In this study, the zero value of the daily PM2.5 was used as a reference, and relative risk (RR) and 95% CI was also used to represent the specific lag and cumulative risk of CVD hospitalization for every 10 μg/m3 increase in PM2.5 concentration. For mean daily temperature, the 5th percentile for cold and the 95th percentile for heat were compared with the median temperature and relative risk (RR). The 95% confidence interval (95% CI) were also calculated.

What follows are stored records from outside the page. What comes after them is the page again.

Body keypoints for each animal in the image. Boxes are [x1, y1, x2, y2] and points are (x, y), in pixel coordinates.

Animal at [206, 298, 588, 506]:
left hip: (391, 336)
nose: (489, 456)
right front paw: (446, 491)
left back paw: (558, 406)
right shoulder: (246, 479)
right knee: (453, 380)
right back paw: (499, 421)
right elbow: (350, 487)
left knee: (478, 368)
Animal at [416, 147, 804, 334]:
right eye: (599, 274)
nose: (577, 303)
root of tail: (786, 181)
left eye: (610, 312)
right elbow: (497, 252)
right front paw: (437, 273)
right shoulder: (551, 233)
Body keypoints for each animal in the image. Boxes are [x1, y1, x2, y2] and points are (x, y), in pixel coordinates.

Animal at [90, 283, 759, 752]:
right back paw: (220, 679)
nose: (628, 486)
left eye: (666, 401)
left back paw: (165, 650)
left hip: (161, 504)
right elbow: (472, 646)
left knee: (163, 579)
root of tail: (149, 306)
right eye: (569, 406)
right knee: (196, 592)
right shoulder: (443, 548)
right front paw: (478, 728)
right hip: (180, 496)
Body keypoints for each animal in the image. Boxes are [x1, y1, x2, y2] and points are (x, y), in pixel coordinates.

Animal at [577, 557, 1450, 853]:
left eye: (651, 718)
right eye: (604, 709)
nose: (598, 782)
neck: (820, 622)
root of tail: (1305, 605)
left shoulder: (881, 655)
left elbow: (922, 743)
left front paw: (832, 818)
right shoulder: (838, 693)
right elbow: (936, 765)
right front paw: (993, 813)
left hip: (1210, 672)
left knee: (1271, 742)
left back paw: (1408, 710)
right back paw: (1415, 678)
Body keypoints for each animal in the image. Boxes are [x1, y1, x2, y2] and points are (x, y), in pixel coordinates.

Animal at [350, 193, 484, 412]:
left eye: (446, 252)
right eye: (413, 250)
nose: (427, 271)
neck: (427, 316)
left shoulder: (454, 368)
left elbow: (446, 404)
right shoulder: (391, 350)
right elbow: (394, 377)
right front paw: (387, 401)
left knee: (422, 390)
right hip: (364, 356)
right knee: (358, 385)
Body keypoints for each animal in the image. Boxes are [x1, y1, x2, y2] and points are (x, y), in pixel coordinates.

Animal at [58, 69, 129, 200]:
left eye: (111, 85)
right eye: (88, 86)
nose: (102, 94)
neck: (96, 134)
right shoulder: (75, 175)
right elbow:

In order to identify the susceptible populations, we also performed subgroup analysis by gender (male and female) and age (< 65 years and ≥ 65 years). We further conducted a Z-test to verify the statistical significance of the stratified analysis differences by using the formula below [25, 26]:
$$(\beta_{1} - \beta_{2} {)/}\sqrt {{\text{SE}}_{1}^{2} \; + \;{\text{SE}}_{2}^{2} } ,$$
where \(\beta_{1}\) and \(\beta_{2}\) represent the estimates for the two categories, and \({\text{SE}}_{1}\) and \({\text{SE}}_{2}\) represent their respective standard errors.
Residual plots and Shapiro–Wilk normality test of residuals were used to assess the appropriateness of models [27]. In an attempt to minimize autocorrelation, plots of partial autocorrelation function (PACF) were examined to evaluate whether the parameter selections in the model were appropriate.
For assessing the stability of result, several sensitivity analyses are performed. Firstly, we changed df in the smooth function: long-term trend (df: 6–10). Secondly, two-pollutant models were constructed to investigate the confounding or compound effects of other pollutants, with the exception of PM2.5 and PM10. This was because the high Spearman's correlation coefficients existed between PM2.5 and PM10 (Spearman rank correlations of 0.86; Table 2). Thirdly, stratified analyses based on three air quality monitors were performed to examine the stability of the model by using average concentrations on their model by using single (reference site) or multiple sites. We also plotted the exposure–response curves for the associations of hospital admissions for total CVD or other disease with PM2.5 at different exposure concentrations. The exposure–response curve is presented by using cubic spline functions with 4 degrees of freedom, in line with previous studies [28].
All statistical analyses were conducted with R software (version 3.6.3) using “dlnm” and “mgcv” packages.